Enéas Sá de Araújo: “O porto estava coalhado de pedaços de navios que haviam sido postos a pique”. Recorda que os Generais Mascarenhas de Moraes e Zenóbio da Costa viajaram no mesmo navio. “No porto houve uma solenidade de recepção ao contingente brasileiro por um general e uma banda de música americana”.
Francisco Gomes diz que, quando os pracinhas desceram do navio, foram confundidos com os alemães pelos italianos: “Devido ao fardamento, que era mais ou menos parecido, eles se confundiram e acharam que éramos parte de um contingente de prisioneiros alemães. Quando foi desfeito o mal-entendido é que fomos verificar a pobreza, a miséria que havia por lá”.
Osvaldo Carnevalli diz que viu muita destruição e situações degradantes entre italianas e soldados do exército americano. “Tudo ao ar livre! Eu fiquei chocado, mas com o tempo acostumei com aquilo. Eu vi, mas não vivi aquilo, porque fui para o front”.
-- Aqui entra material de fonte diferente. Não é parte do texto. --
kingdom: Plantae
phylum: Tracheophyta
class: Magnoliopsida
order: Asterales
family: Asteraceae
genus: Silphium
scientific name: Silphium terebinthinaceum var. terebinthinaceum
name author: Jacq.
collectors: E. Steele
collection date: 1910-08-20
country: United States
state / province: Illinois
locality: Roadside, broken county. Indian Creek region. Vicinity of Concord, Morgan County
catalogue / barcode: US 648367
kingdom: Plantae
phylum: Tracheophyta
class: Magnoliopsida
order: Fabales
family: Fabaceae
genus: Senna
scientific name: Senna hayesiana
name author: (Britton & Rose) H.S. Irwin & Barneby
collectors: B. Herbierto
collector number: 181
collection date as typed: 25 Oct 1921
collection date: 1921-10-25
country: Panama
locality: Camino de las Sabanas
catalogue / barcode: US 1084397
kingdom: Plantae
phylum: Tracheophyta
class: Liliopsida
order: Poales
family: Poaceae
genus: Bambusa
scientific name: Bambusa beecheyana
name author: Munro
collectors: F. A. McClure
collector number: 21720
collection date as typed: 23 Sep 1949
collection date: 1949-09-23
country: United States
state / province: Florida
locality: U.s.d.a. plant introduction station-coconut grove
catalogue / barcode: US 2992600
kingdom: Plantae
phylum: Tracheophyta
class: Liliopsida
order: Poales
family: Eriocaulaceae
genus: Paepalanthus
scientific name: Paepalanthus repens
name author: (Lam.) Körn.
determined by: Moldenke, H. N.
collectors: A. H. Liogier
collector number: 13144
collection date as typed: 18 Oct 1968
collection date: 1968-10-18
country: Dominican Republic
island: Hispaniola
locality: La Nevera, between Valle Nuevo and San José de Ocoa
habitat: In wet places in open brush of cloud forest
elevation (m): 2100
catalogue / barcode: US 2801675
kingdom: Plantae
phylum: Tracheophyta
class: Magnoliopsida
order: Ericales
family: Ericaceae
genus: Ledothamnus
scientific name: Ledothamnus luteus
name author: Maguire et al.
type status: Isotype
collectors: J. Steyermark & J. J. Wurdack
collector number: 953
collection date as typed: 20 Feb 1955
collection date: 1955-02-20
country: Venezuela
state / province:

Taltíbio diz, ainda, que o contingente foi recepcionado por um grupo de oficiais e por enfermeiras da FEB, que, ao darem as boas-vindas, já separavam os que estavam em pior estado de saúde. Vários caminhões Chevrolet 40, conduzidos por militares do 6º RI, esperavam pelos pracinhas que estavam chegando. “Perguntei a um dos condutores como era estar na guerra. Ele respondeu, em tom irônico: Aqui é bom! Vocês vão ter tempo para descobrir”.
Os soldados que haviam ficado mais debilitados durante a travessia permaneceram no hospital, em recuperação. José Pereira relata: “As injeções que tomei no Rio de Janeiro acabaram causando uma reação alérgica na pele. Isso, somado à água salgada dos banhos, me deixou em mau estado. Tive de ficar baixado ao hospital até estar curado”. Pereira diz, ainda, que o médico, quando não conseguia diagnosticar alguma enfermidade, costumava dizer: “É a doença da água! Assim que você pisar em terra firme, a doença cura por conta própria”. Como diz, na maioria dos casos, o diagnóstico restou comprovado. Geraldo Sanfelice embra desses efeitos: “De tão fraco que eu estava, precisei ser apoiado pelos amigos, para descer do navio. Em dois ou três dias, estava inteiro. Tanto é verdade, que fui para o front na primeira leva”.
(Depoimentos extraídos de “Vozes da Guerra”, e adaptados pelo autor).